However, that was the past as Walmart is aggressively focusing on achieving a stronghold in the e-commerce market. The company acquired Jet.com for $3 billon in September 2016 which accounted for the first major step to strengthen its position in the e-commerce space. It appears the company has made a great move as the deal permits it to access Jet.com’s innovative pricing software.

On top of that, Jet recently acquired the online footwear retailer “ShoeBuy” for nearly $70 million, intended to compete against Amazon’s (AMZN, Financial) Zappos. On the other hand, the company has future plans to spend approximately $1.1 billion on its e-commerce operations in fiscal 2018, a surge of $200 million compared to $900 million this year.

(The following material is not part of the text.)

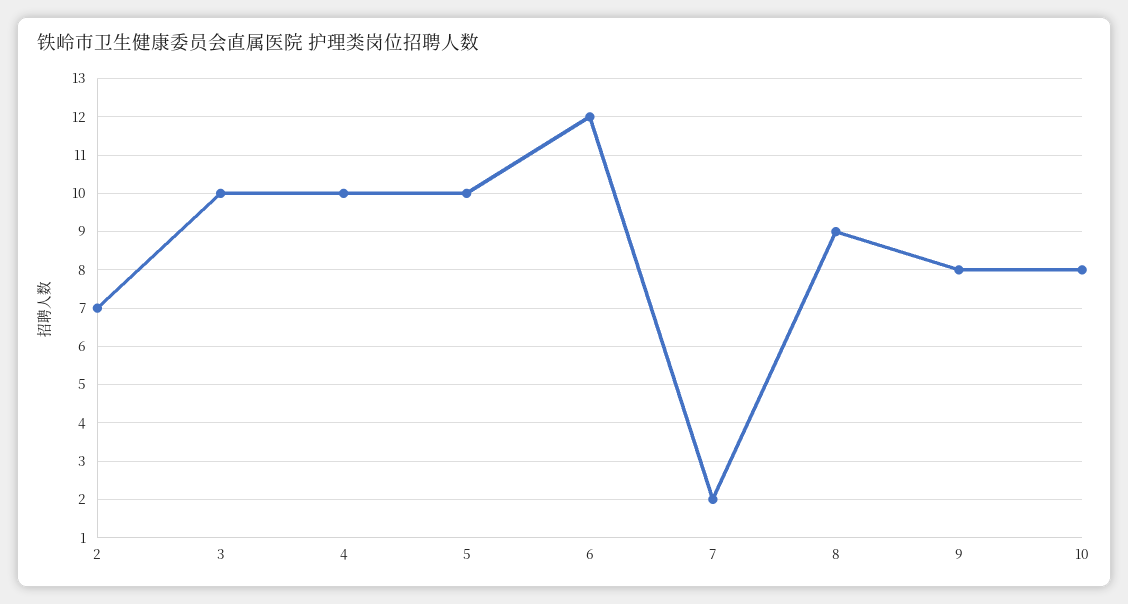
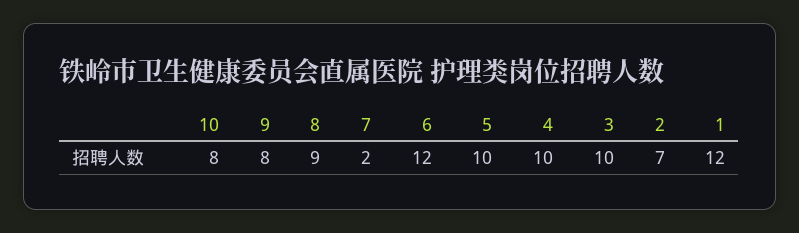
1: none -> 12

On the other hand, the company’s U.S. store business performs well, producing an extensive streak of positive comparable sales growth on the back of initiatives such as higher wages as well as superior training for employees.

It is well known that Walmart is the biggest grocer in the U.S., and the grocery segment plays a vital role for the company as it is responsible for producing a major portion of its overall revenue. Walmart’s foremost competitor Amazon is also belligerently focusing on boosting its grocery business.

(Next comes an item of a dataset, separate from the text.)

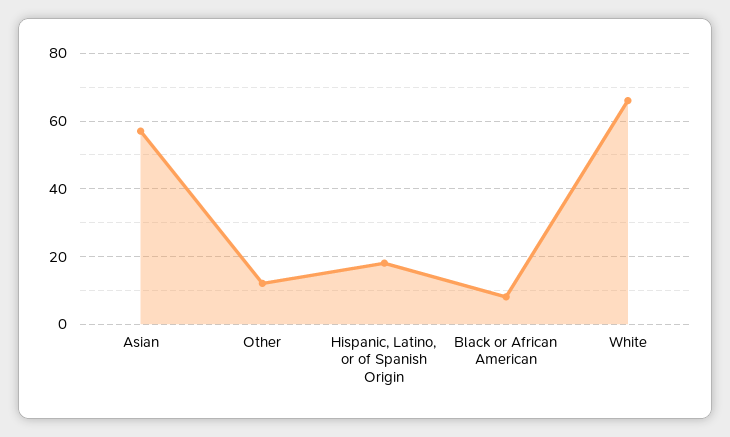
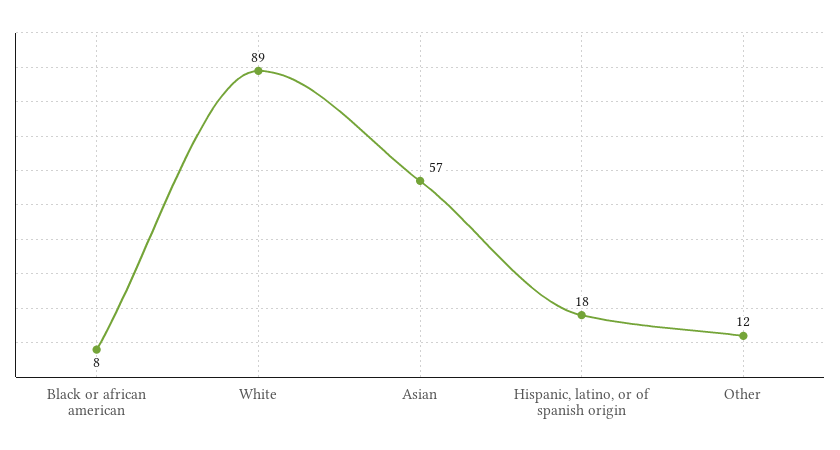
White: 65 -> 89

Keeping this in mind, Walmart, to maintain its leading position in the grocery segment, has already started online grocery service in more than 100 markets which places it ahead of Amazon.

To counter Amazon’s Prime subscription service, the retail giant has taken a step in the right direction by offering free two-day shipping on millions of products for orders placed at more than $35. The company is following a simple policy by proposing the finest prices and free, fast shipping which sounds promising.

When it comes to dividends, Walmart has a remarkable dividend growth history. The company has been paying quarterly dividends since 1974 and pays a dividend of 50 cents per share which signifies an impressive dividend yield of 2.91%.

Conclusion

Though Walmart is facing some temporary problems mainly due to its weak online sales, it is putting in a lot of efforts to snatch a considerable share of them. Most significantly, the company is highly profitable which can be clearly verified by looking at its dividend growth history.

Walmart appears to be a better contender compared to its rivals because of its cheap valuation. The stock currently trades at a healthy price-earnings (P/E) ratio of 14.93. Walmart is a buy at market price.

Disclosure: I don't hold a position in any of the stocks mentioned in the article.